TEXT BLOCK:
= Beginning of Section =

Crusty - polite && scalable broad web crawler

Overview

crates.io Dependency status

Crusty - polite && scalable broad web crawler

Introduction

Broad web crawling is an activity of going through practically boundless web by starting from a set of locations(urls) and following outgoing links. Usually it doesn't matter where you start from as long as it has outgoing links to external domains.

It presents unique set of challenges one must overcome to get a stable and scalable system, Crusty is an attempt to tackle on some of those challenges to see what's out here while having fun with Rust ;)

This particular implementation could be used to quickly fetch a subset of all observable internet and for example, discover most popular domains/links

Built on top of crusty-core which handles all low-level aspects of web crawling

Key features

  • Configurability && extensibility

    see a typical config file with some explanations regarding available options

  • Fast single node performance

    Crusty is written in Rust on top of green threads running on tokio, so it can achieve quite impressive single-node performance even on a moderate PC

    Additional optimizations are possible to further improve this(mostly better html parsing, there are tasks that do not require full DOM parsing, this implementation does full DOM parsing mostly for the sake of extensibility and configurability)

    Crusty has small, stable and predictable memory footprint and is usually cpu/network bound. There is no GC pressure and no war over memory.

= End of Section =

TASKS TO COMPLETE:
a. Answer these questions about the Crusty web crawler overview:
(i)
What does Crusty rely on to handle the low-level aspects of web crawling?
(ii)
On what do Crusty's green threads run?
(iii)
What does the overview say Crusty is usually bound by?
b. Continue the Crusty web crawler overview, starting after its final sentence on memory.

Collected data:
= Beginning of Section =

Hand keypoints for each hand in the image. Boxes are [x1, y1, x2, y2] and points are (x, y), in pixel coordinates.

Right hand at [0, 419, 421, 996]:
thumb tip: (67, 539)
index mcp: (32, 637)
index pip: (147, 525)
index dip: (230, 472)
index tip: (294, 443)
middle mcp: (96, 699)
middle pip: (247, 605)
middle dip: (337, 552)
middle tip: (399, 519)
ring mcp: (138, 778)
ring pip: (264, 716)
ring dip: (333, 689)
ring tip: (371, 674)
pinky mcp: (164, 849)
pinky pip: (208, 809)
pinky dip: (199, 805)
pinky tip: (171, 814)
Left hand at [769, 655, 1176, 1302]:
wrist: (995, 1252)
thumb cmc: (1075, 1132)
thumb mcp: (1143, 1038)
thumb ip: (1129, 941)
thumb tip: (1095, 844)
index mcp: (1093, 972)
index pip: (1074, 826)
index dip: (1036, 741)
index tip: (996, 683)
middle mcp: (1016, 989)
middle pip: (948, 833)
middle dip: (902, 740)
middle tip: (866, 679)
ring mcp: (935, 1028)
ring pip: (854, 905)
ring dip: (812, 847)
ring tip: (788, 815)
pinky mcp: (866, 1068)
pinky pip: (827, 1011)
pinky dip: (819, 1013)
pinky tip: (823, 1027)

= End of Section =
= Beginning of Section =

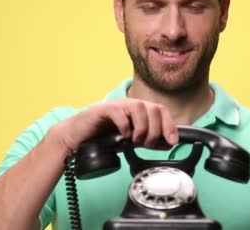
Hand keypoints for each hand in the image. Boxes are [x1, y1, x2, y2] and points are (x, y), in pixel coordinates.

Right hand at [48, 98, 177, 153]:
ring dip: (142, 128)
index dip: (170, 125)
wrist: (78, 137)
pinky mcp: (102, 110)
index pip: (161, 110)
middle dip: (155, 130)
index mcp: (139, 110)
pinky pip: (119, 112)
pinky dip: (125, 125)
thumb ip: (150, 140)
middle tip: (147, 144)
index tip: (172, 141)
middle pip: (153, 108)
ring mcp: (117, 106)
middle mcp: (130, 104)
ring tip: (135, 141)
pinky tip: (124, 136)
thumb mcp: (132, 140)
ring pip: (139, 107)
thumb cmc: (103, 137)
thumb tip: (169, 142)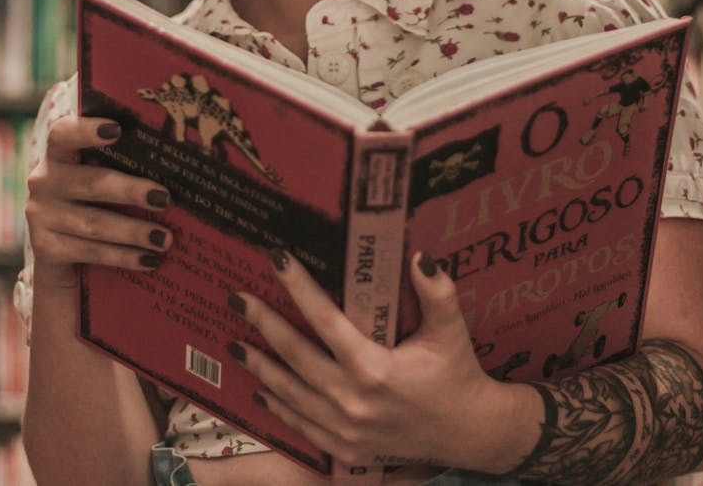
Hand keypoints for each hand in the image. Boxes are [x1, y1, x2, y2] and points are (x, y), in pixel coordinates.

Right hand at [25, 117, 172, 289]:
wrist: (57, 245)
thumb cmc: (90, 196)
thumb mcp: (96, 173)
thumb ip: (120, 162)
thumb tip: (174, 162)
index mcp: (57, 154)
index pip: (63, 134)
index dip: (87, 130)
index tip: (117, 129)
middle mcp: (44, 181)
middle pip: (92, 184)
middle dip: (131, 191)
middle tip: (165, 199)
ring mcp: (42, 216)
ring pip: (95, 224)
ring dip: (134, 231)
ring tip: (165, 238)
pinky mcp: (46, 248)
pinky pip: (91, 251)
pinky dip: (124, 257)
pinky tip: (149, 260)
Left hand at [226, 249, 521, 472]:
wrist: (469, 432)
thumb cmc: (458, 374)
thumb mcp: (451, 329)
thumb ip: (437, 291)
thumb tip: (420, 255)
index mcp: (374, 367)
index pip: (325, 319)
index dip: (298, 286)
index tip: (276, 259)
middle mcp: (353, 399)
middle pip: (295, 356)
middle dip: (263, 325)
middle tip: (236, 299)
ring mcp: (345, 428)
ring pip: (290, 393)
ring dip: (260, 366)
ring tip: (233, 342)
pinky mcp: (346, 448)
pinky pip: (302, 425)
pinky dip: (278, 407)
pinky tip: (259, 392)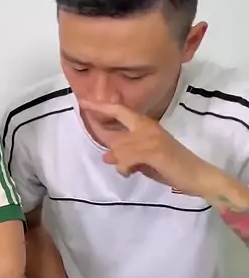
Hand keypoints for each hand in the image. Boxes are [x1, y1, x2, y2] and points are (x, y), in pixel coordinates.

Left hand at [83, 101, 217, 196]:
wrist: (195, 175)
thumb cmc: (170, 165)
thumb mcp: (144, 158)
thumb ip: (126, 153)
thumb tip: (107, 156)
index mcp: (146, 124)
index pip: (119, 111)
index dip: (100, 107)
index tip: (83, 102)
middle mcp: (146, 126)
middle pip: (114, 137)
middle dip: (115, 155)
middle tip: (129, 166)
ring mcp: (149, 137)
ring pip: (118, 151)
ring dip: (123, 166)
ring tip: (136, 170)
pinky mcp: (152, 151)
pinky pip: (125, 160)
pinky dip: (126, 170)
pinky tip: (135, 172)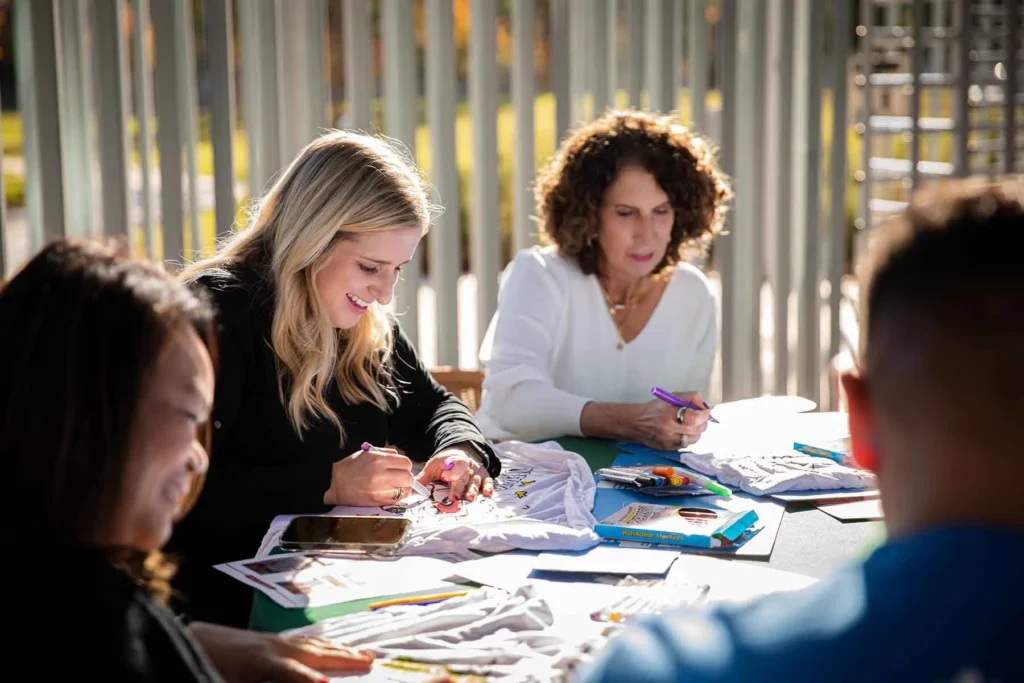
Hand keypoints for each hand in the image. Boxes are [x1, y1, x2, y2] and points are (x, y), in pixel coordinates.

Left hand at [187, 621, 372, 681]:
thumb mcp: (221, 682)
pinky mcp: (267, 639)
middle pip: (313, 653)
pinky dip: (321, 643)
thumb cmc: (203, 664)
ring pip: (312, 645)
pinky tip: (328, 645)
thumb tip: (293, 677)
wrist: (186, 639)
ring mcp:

= End of Section =

EXERCISE RESULTS:
a.
(i) crusty-core
(ii) tokio
(iii) cpu/network

b.
  • Scalability

    Each Crusty node is essentially an independent unit which we can run hundreds of in parallel(on different machines of course), the tricky part is job delegation and domain discovery which is solved by a high performance sharded queue-like structure built on top of clickhouse(huh!).

    One might think "clickhouse? wtf?!" but this DB is so darn fast(while providing rich querying capabilities, indexing, filtering), so it seems like a good fit.

    The idea is basically a huge sharded table where each domain(actually IP derivative it was resolved to) belongs to some shard(crc32(addr) % number_of_shards), now each Crusty instance can read from a unique subset of all those shards while can write to all of them(so-called domain discovery).

    On moderate installments(~ <16 nodes) such system is viable as is, although if someone tries to take this to a mega-scale dynamic shard manager might be required...

    There is additional challenge of domain discovery deduplication in multi-node setups, - right now we dedup locally and on clickhouse(AggregatingMergeTree) but the more nodes we add the less efficient local deduplication becomes

    In big setups a dedicated dedup layer might be required, alternatively one might try to simply push quite some of deduplication work on clickhouse by ensuring there are enough shards and enough clickhouse instances to satisfy the desired performance

  • Basic politeness

    While we can crawl thousands of domains in parallel - we should absolutely limit concurrency on per-domain level to avoid any stress to crawled sites, see job_reader.default_crawler_settings.concurrency. More over testing shows that A LOT of totally different domains can live on the same physical IP... so we never try to fetch more than job_reader.domain_top_n domains from the same IP

    It's also a good practice to introduce delays between visiting pages, see job_reader.default_crawler_settings.delay.

    robots.txt is supported!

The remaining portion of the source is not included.